Nuns should take contraceptive pill as aid to reducing early mortality

The Catholic Church should encourage nuns to use the contraceptive pill as a way to reduce the high death rates from breast, ovarian and uterine cancer, say two Australian scientists.

They also argue, that according to the Church’s moral guidelines, religious women are free to take the pill for this purpose.

As reported by the Guardian, the scientists say that it is an established scientific fact that by not having children there is an increased risk in getting cancer because pregnancy, and breastfeeding a baby, reduces the number of ovulatory cycles a woman has in her lifetime.

More ovulatory cycles increases cancer risk.

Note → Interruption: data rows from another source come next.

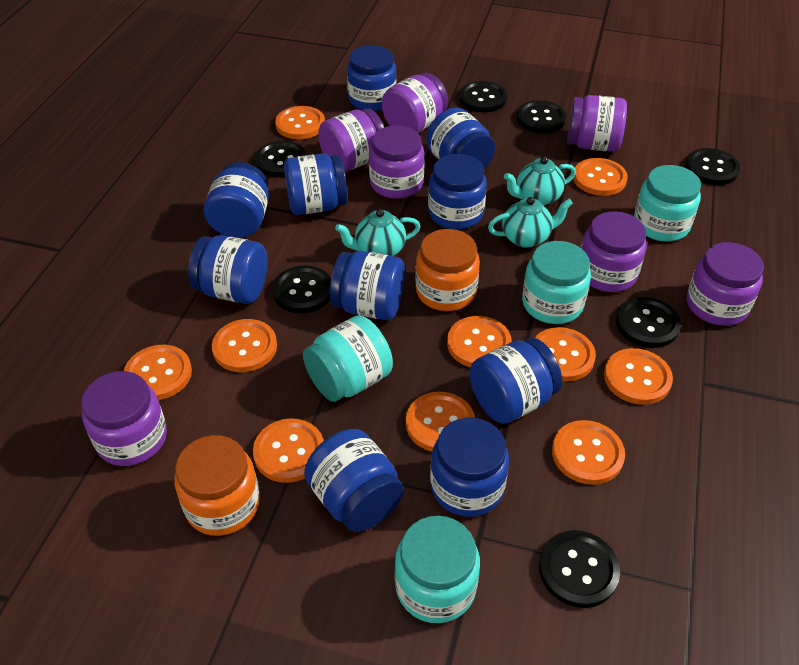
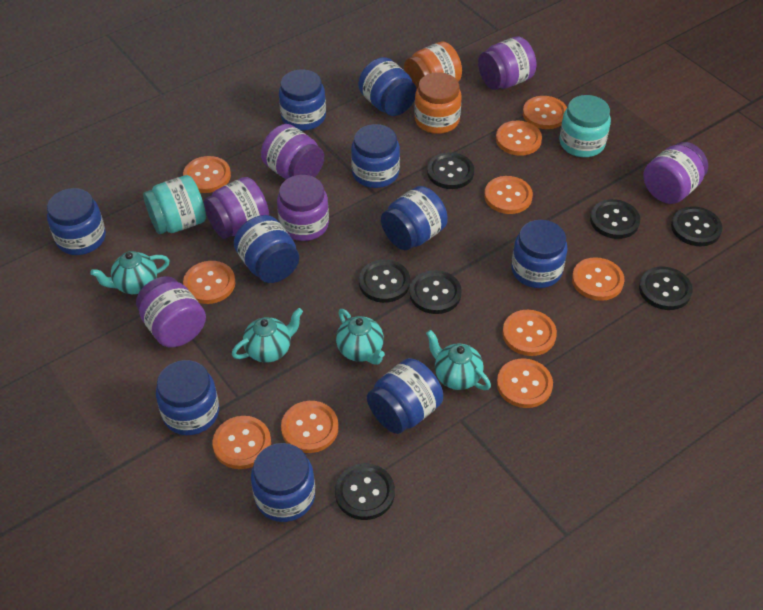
purple jar: 7 -> 6
turquoise jar: 4 -> 2
turquoise teapot: 3 -> 4

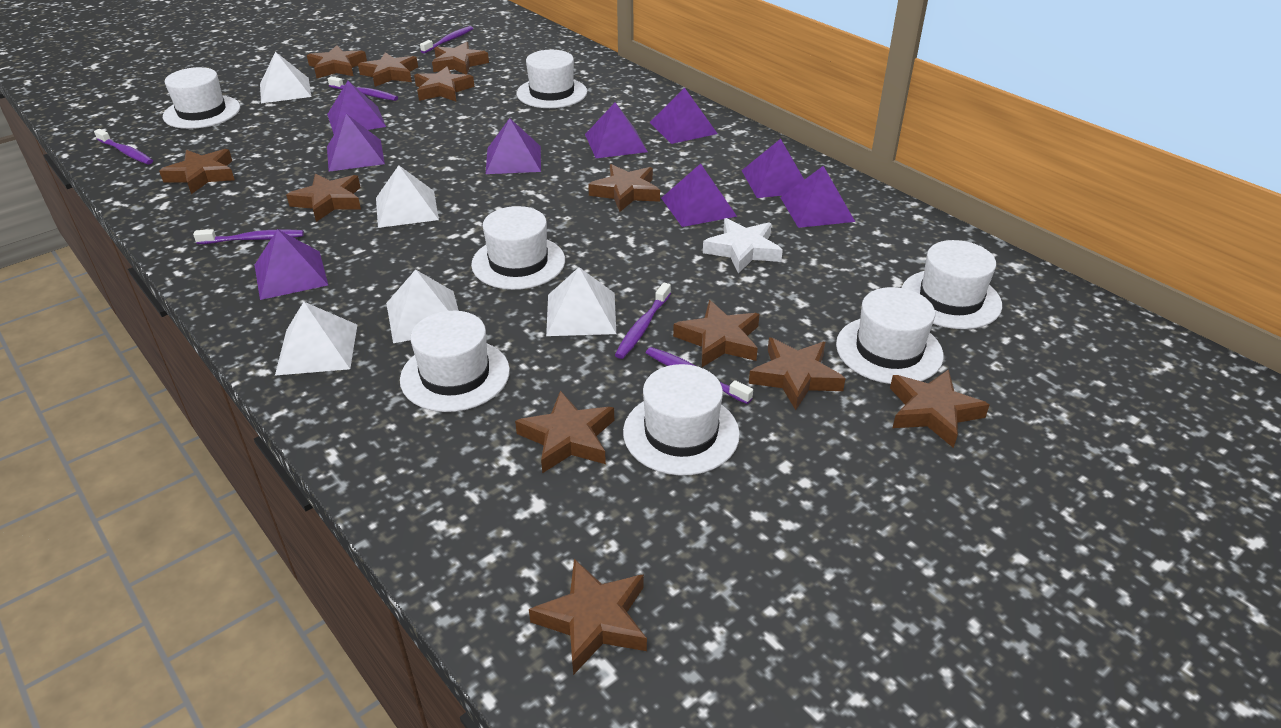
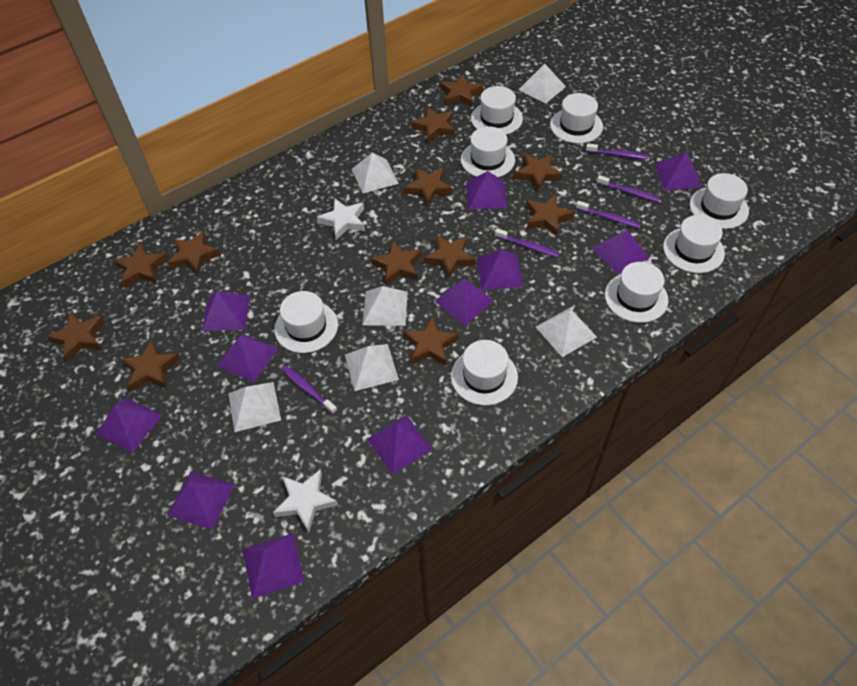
purple pyramid: 9 -> 11
purple toothbrush: 6 -> 5
white hat: 7 -> 8
white pyramid: 5 -> 6
white star: 1 -> 2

While increasing the risk of blood clots, the oral contraceptive pill has been shown to reduce the

  • overall mortality rates of women who have ever taken it by 12% compared with non-users, and
  • risk of developing ovarian and endometrial cancers by 50%-60% in pill users compared with never-users. (Protection that persists for 20 years.)

Writing in the Lancet, Dr Kara Britt from Monash University, Melbourne, and Professor Roger Short from the University of Melbourne say religious women should have the option to take the pill.

“The Catholic church condemns all forms of contraception, as outlined by Pope Paul VI in Humanae Vitae in 1968. Although Humanae Vitae never mentions religious women, they should be free to use the contraceptive pill to protect against the hazards of nulliparity since the document states that ‘the church in no way regards as unlawful therapeutic means considered necessary to cure organic diseases, even though they also have a contraceptive effect.”

“If the Catholic church could make the contraceptive pill freely available to all its nuns, it would reduce the risk of those accursed pests, cancer of the ovary and uterus, and give nuns’ plight the recognition it deserves,” they write.

Women who begin their periods at an early age and hit the menopause late are also at a higher risk of mortality from breast, ovarian and uterine cancer.